**Given request:** Copy the listing below with "either side" renamed to "both sides" and nothing else altered. Leave the pictures out of your copy.

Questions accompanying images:

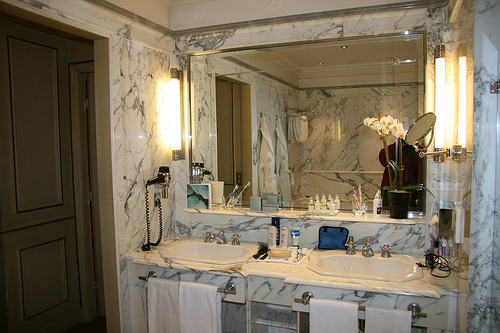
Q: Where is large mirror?
A: Above sink.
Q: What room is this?
A: Bathroom.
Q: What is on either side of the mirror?
A: Lights.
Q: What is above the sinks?
A: A mirror.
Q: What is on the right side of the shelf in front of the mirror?
A: A flowering plant.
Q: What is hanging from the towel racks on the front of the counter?
A: White towels.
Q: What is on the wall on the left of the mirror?
A: A hairdryer.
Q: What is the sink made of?
A: Marble.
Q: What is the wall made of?
A: Marble.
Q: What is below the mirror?
A: Two sinks.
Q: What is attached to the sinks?
A: Faucets.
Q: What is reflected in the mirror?
A: A shower.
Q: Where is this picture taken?
A: In a bathroom.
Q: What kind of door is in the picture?
A: A brown wood door.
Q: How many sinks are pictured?
A: Two.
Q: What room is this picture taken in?
A: Bathroom.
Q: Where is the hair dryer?
A: Left Wall.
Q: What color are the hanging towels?
A: White.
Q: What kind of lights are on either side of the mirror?
A: Fluorescent.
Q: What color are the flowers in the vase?
A: White.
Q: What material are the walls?
A: Marble.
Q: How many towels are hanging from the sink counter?
A: Four.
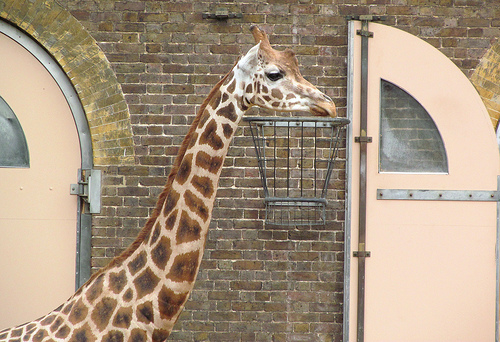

**The output:**
Q: Where is large mirror?
A: Above sink.
Q: What room is this?
A: Bathroom.
Q: What is on both sides of the mirror?
A: Lights.
Q: What is above the sinks?
A: A mirror.
Q: What is on the right side of the shelf in front of the mirror?
A: A flowering plant.
Q: What is hanging from the towel racks on the front of the counter?
A: White towels.
Q: What is on the wall on the left of the mirror?
A: A hairdryer.
Q: What is the sink made of?
A: Marble.
Q: What is the wall made of?
A: Marble.
Q: What is below the mirror?
A: Two sinks.
Q: What is attached to the sinks?
A: Faucets.
Q: What is reflected in the mirror?
A: A shower.
Q: Where is this picture taken?
A: In a bathroom.
Q: What kind of door is in the picture?
A: A brown wood door.
Q: How many sinks are pictured?
A: Two.
Q: What room is this picture taken in?
A: Bathroom.
Q: Where is the hair dryer?
A: Left Wall.
Q: What color are the hanging towels?
A: White.
Q: What kind of lights are on both sides of the mirror?
A: Fluorescent.
Q: What color are the flowers in the vase?
A: White.
Q: What material are the walls?
A: Marble.
Q: How many towels are hanging from the sink counter?
A: Four.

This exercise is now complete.